A CCO cannot be imposed for a domestic violence offence unless the court has considered the safety of the complainant.

What are the conditions of an intensive correction order?

The standard (mandatory) conditions of an ICO are that:

  • the defendant must not commit any further offences, and
  • the defendant must submit to supervision by a community correction officer.

The court must impose at least one of the following additional conditions:

  • Home detention,
  • Electronic monitoring,
  • Curfew,
  • Community service work (up to 750 hours),
  • Participation in a rehabilitation program or acceptance of treatment,
  • Abstention from alcohol or drugs, or both,
  • Non-association with particular persons,
  • Prohibition from frequenting or visiting a place or area.

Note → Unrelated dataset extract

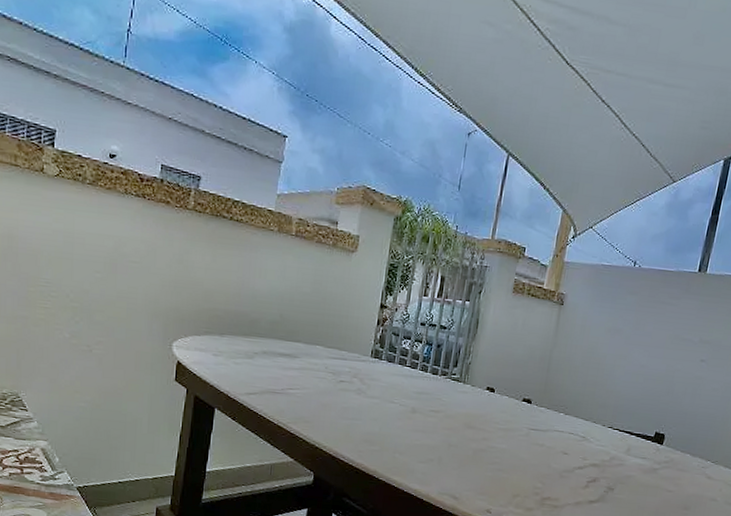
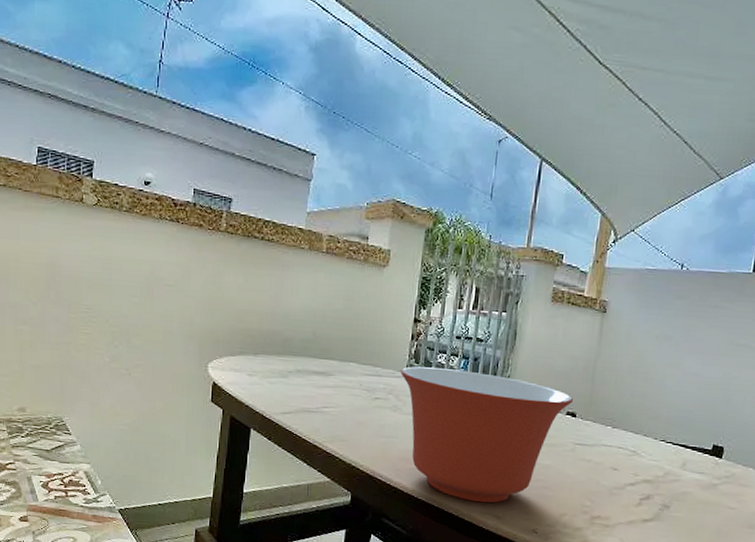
mixing bowl: none [365,351,530,484] -> present [400,366,574,503]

A court may at the time of sentencing impose any further conditions, as long as they are not inconsistent with the existing standard or additional conditions.

It may limit the duration of an additional condition; so, for example, it may prescribe a 6 month home detention condition when the duration of the ICO is 2 years.

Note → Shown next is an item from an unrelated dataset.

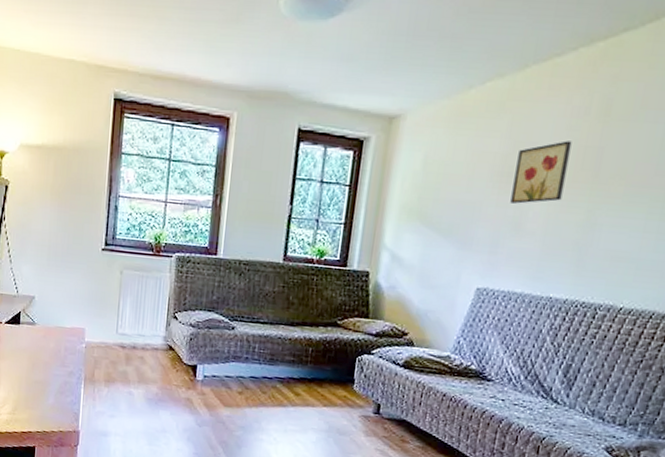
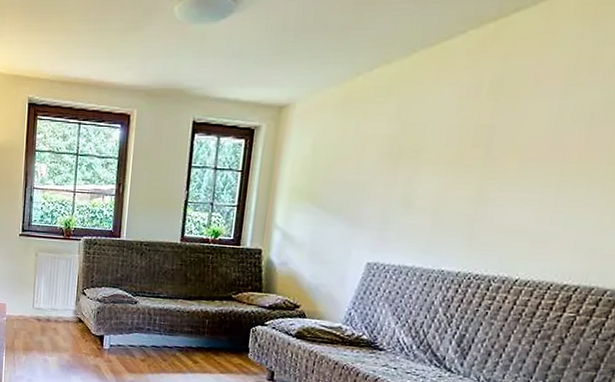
wall art: present [510,140,572,204] -> none [399,120,462,182]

Can conditions be changed?

The Parole Authority can impose, vary or revoke ICO conditions after the sentencing date upon application by a community corrections officer provided that a court could have done the same at the time of sentencing.

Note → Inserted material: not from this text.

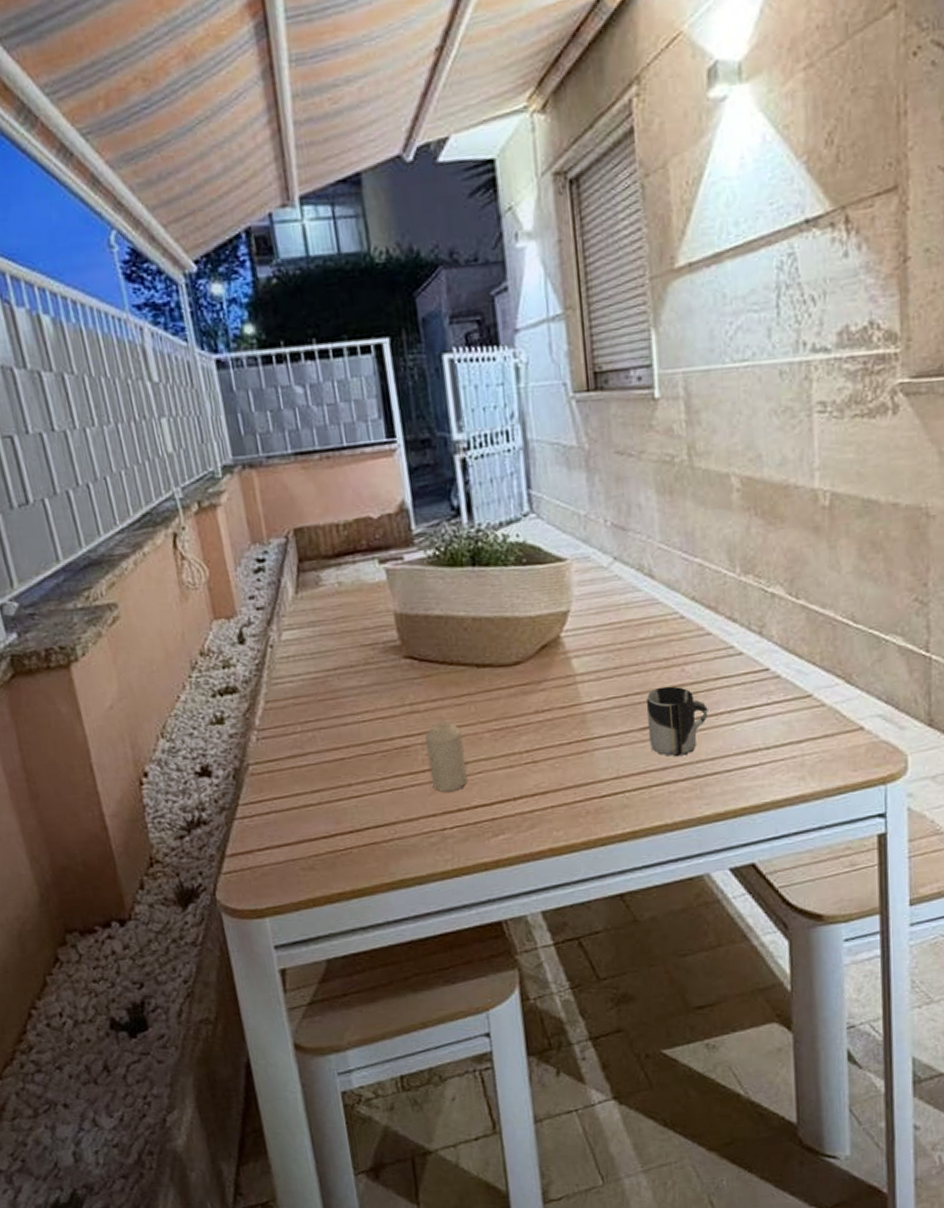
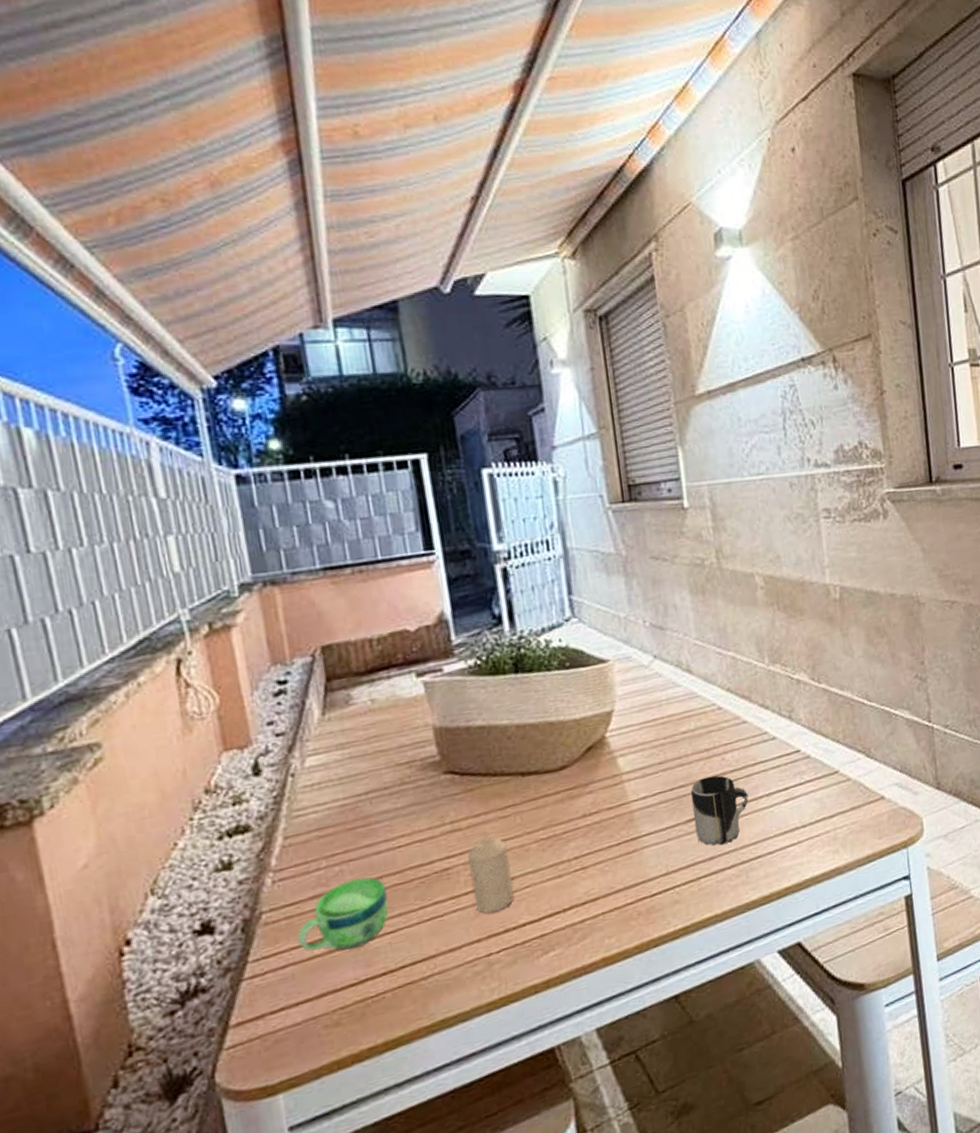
cup: none [278,744,355,806] -> present [297,876,389,951]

The Authority cannot, however, impose a home detention or community service condition unless it has received an assessment report by a community correction officer which states that such a condition is appropriate.

An ICO must always have at least one additional condition.

Can conditions be suspended?

A community correction officer can suspend the supervision condition and any additional conditions conditionally or unconditionally for a specific period or time or indefinitely.

How long can an intensive correction order last?

An ICO can last for up to 2 years.

What happens if I breach my intensive correction order?

If a community correction officer suspects a person of breaching an ICO, he or she can record the breach and:

  • take no action,
  • issue an informal warning,
  • issue an informal warning and advise that any further breach will result in referral to the Parole Authority,
  • issue a reasonable direction,
  • impose a curfew (of up to 12 hours in any 24 hour period),
  • refer the breach to the Parole Authority.

In the event the breach is referred to the Parole Authority, it may record the breach and:

  • take no action,
  • issue a formal warning,
  • impose additional condition/s,
  • change or revoke existing additional condition/s,
  • revoke the ICO.

If the ICO is revoked, the defendant will be ordered to serve the full sentence in prison.

Can I appeal a decision to revoke an intensive correction order?

The decision to revoke an ICO can be appealed to the Parole Authority.

However, this can only be done after the defendant has served at least one month in prison.

The appeal should outline any steps undertaken to ensure the ICO conditions will be complied with in the future.

The Parole Authority may order a further assessment report to determine whether the defendant is still suitable for an ICO.

If so, the Authority may release the defendant from custody under the ICO.